RECORDS PROVIDED: Begin

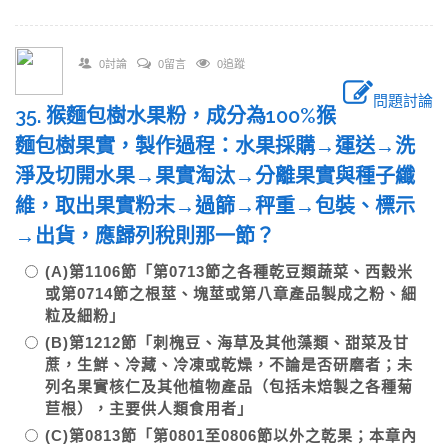
0討論
0留言
0追蹤
問題討論
35. 猴麵包樹水果粉，成分為100%猴
麵包樹果實，製作過程：水果採購→運送→洗
淨及切開水果→果實淘汰→分離果實與種子纖
維，取出果實粉末→過篩→秤重→包裝、標示
→出貨，應歸列稅則那一節？
(A)第1106節「第0713節之各種乾豆類蔬菜、西穀米
或第0714節之根莖、塊莖或第八章產品製成之粉、細
粒及細粉」
(B)第1212節「刺槐豆、海草及其他藻類、甜菜及甘
蔗，生鮮、冷藏、冷凍或乾燥，不論是否研磨者；未
列名果實核仁及其他植物產品（包括未焙製之各種菊
苣根），主要供人類食用者」
(C)第0813節「第0801至0806節以外之乾果；本章內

RECORDS PROVIDED: End

| WRITTEN TASK |
Starting at the line that contains "或第0714節之根莖、塊莖或第八章產品製成之粉、細", copy every line down to the last line of the records above, exactly as written.

| RESPONSE AREA |
或第0714節之根莖、塊莖或第八章產品製成之粉、細
粒及細粉」
(B)第1212節「刺槐豆、海草及其他藻類、甜菜及甘
蔗，生鮮、冷藏、冷凍或乾燥，不論是否研磨者；未
列名果實核仁及其他植物產品（包括未焙製之各種菊
苣根），主要供人類食用者」
(C)第0813節「第0801至0806節以外之乾果；本章內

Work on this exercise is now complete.